*Excerpted passage*.
== Segment start ==
Valacyclovir oral tablet is used for short-term treatment of oral herpes, genital herpes, shingles, or chickenpox. It’s used for long-term treatment to prevent genital herpes, and to treat genital herpes that recurs (comes back). This drug comes with serious risks if you don’t take it as prescribed.

If you stop taking the drug suddenly or don’t take it at all: The symptoms of your viral infection may not get better, or may get worse.

If you miss doses or don’t take the drug on schedule: Your medication may not work as well or may stop working completely. If you’re taking this drug to prevent flare-ups of the infection, a certain amount needs to be in your body at all times. You should not stop taking this drug unless your doctor tells you to stop.

If you take too much: You could have dangerous levels of the drug in your body. Symptoms of an overdose of this drug can include more severe side effects, such as:

  • headache
  • nausea
  • tiredness
  • dizziness
  • diarrhea
  • constipation
  • weakness or lack of energy

If you think you’ve taken too much of this drug, call your doctor or local poison control center. If your symptoms are severe, call 911 or go to the nearest emergency room right away.

What to do if you miss a dose: Take your dose as soon as you remember. But if you remember just a few hours before your next scheduled dose, take only one dose. Never try to catch up by taking two doses at once. This could result in dangerous side effects.
== Segment end ==
*What the task requires*.
Print the valacyclovir passage word for word from "If you stop" to "you to stop.". The lines that come next play no part in the work here.

*Provided material*.
== Segment start ==
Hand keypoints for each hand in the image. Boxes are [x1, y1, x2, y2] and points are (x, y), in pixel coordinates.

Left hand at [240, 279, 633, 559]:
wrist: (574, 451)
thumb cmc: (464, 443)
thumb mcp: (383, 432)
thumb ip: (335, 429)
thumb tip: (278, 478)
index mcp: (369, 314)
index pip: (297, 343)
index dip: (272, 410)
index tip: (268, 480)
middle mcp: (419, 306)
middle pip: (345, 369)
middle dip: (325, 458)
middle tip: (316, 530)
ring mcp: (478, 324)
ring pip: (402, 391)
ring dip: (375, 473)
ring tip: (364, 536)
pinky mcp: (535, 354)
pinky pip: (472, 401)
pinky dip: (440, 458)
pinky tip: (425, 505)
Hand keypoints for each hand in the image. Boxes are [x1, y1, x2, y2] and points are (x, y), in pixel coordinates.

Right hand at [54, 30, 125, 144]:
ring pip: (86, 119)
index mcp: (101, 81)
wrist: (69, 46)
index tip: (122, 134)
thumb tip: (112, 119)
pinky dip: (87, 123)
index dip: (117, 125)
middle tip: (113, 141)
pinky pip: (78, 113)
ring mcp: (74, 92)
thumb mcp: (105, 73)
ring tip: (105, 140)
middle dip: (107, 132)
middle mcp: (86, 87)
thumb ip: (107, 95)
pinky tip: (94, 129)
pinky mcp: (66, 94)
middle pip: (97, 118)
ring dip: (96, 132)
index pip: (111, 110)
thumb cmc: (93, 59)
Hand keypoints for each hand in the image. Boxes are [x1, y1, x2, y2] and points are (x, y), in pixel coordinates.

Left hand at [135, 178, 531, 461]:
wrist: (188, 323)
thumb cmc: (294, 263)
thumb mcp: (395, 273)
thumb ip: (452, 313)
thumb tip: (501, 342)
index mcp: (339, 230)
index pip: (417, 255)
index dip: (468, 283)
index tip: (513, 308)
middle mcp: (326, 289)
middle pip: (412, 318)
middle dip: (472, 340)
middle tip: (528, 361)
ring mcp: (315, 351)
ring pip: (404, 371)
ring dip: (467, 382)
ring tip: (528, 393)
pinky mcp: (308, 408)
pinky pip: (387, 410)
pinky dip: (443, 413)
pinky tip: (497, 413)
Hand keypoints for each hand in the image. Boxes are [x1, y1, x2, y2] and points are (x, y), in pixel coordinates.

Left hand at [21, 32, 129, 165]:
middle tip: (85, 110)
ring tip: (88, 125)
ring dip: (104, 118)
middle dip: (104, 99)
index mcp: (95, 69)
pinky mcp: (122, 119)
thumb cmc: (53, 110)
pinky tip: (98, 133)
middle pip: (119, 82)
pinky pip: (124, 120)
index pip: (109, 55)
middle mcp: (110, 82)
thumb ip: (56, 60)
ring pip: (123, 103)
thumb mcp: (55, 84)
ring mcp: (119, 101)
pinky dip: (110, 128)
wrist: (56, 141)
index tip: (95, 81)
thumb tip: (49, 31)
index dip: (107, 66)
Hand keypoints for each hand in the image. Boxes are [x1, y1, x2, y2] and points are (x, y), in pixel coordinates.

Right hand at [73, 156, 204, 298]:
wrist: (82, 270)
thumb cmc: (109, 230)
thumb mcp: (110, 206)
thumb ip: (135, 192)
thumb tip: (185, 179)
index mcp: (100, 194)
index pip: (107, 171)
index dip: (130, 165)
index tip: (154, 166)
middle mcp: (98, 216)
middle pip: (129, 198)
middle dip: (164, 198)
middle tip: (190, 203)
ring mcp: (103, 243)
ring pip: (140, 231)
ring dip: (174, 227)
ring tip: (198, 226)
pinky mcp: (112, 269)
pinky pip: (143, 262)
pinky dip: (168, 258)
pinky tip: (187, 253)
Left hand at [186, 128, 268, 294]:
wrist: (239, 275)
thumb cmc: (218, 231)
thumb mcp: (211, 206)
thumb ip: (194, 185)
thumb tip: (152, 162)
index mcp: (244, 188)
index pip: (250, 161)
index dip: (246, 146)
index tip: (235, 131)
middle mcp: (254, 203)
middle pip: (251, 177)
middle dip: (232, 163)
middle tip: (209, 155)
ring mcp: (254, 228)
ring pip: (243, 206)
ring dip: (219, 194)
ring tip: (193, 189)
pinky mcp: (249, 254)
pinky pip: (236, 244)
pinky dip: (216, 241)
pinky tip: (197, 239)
== Segment end ==
== Segment start ==
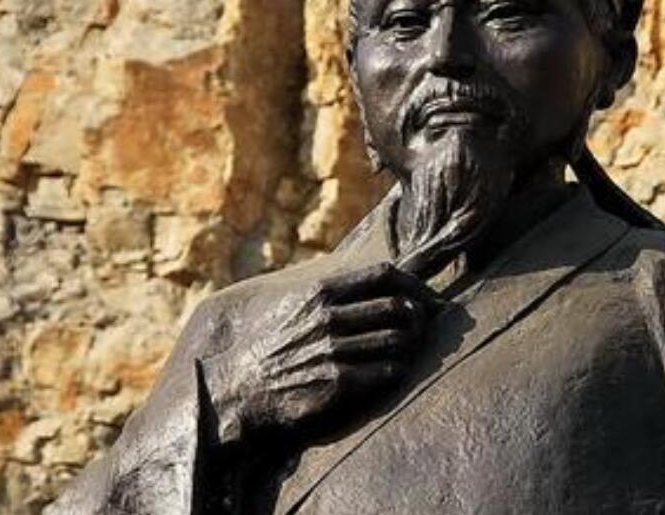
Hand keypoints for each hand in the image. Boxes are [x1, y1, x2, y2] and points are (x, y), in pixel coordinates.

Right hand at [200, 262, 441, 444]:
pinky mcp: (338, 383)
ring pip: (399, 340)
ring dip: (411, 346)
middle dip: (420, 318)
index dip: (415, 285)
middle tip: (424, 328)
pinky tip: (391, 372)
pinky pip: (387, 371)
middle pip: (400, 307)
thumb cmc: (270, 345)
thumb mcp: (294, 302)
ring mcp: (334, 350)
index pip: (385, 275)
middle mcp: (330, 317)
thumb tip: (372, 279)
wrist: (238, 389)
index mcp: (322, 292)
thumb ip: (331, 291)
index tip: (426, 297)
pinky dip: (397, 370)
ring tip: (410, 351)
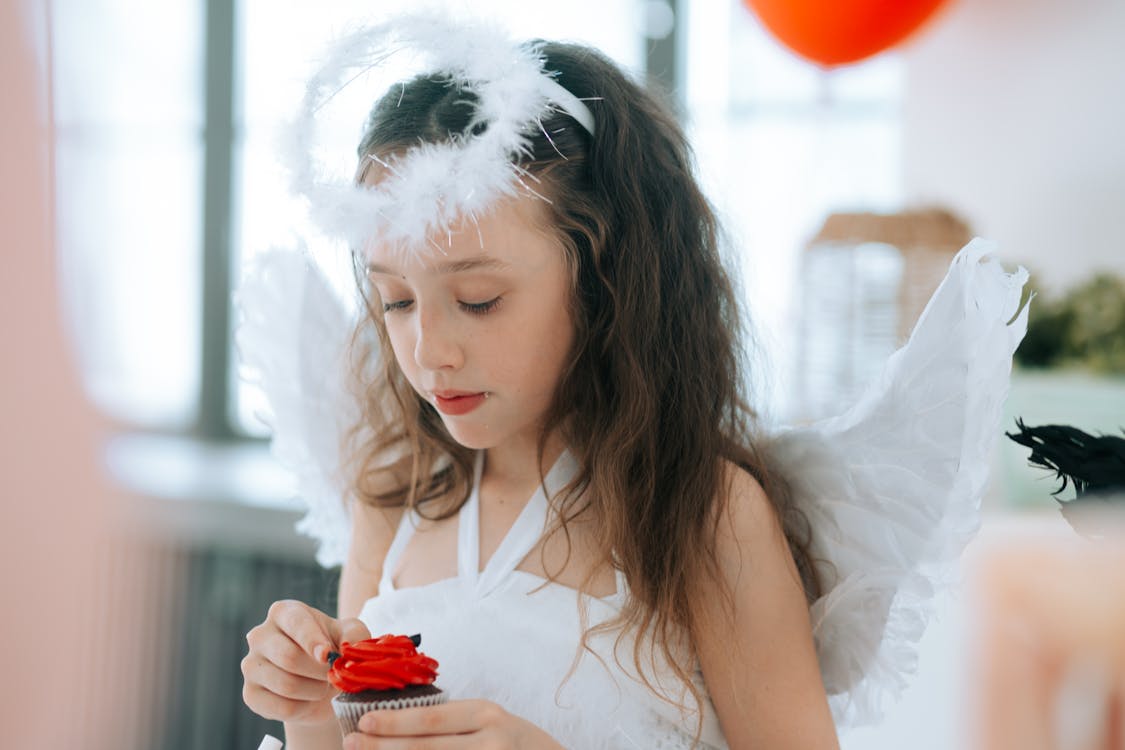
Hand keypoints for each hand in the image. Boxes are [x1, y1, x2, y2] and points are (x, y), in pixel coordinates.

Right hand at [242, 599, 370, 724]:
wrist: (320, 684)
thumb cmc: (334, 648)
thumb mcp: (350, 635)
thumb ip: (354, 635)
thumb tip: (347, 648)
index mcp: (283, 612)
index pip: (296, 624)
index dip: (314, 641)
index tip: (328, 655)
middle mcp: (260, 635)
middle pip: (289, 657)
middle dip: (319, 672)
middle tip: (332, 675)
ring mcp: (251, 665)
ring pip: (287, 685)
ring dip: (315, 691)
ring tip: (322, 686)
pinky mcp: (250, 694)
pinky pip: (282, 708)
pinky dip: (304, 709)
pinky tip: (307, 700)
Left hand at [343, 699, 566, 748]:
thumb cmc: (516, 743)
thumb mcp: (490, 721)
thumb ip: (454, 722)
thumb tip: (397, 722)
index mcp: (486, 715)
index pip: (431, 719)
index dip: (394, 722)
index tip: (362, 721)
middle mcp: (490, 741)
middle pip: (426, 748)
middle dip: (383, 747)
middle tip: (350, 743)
== Segment end ==
== Segment start ==
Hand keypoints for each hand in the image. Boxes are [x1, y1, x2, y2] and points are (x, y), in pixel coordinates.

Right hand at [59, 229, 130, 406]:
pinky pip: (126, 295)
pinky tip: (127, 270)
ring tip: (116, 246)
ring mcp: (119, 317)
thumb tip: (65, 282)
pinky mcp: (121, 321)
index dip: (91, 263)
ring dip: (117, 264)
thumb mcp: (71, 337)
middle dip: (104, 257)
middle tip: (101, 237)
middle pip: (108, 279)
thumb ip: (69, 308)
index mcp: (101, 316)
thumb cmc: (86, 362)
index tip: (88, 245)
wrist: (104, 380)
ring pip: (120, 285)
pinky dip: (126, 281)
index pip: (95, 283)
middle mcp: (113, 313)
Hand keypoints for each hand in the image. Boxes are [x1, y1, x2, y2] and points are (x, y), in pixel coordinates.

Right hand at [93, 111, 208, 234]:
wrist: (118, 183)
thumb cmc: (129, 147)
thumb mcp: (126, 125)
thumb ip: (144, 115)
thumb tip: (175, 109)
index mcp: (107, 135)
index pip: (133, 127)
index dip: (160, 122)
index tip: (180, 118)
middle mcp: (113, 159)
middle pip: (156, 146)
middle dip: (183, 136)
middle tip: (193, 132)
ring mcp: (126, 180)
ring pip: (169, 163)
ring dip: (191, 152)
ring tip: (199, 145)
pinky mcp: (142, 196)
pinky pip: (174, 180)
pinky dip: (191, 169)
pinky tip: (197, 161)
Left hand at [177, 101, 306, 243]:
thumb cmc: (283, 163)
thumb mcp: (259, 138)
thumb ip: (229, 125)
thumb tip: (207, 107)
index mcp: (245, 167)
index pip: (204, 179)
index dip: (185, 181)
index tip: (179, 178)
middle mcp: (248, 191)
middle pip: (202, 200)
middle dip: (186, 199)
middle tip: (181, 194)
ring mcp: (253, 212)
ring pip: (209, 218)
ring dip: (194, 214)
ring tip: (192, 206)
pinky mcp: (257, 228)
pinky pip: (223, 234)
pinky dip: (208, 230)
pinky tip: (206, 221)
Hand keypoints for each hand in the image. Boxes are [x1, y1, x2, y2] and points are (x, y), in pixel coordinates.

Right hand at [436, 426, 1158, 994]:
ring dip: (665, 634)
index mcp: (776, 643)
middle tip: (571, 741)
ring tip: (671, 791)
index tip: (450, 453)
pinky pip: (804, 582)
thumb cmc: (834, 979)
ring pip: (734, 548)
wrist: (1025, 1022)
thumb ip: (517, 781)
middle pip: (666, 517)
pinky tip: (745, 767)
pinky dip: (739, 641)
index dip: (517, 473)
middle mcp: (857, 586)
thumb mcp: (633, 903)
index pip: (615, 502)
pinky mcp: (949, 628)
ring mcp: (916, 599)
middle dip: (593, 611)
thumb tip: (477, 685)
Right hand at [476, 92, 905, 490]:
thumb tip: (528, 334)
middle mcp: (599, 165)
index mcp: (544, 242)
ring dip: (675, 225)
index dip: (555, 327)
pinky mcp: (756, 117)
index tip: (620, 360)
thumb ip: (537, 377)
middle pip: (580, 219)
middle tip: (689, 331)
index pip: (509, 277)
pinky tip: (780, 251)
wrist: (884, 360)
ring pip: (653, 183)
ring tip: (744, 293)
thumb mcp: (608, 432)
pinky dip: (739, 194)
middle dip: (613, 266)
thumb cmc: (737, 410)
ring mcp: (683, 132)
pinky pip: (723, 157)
== Segment end ==
*Exercise answer*.
If you stop taking the drug suddenly or don’t take it at all: The symptoms of your viral infection may not get better, or may get worse.

If you miss doses or don’t take the drug on schedule: Your medication may not work as well or may stop working completely. If you’re taking this drug to prevent flare-ups of the infection, a certain amount needs to be in your body at all times. You should not stop taking this drug unless your doctor tells you to stop.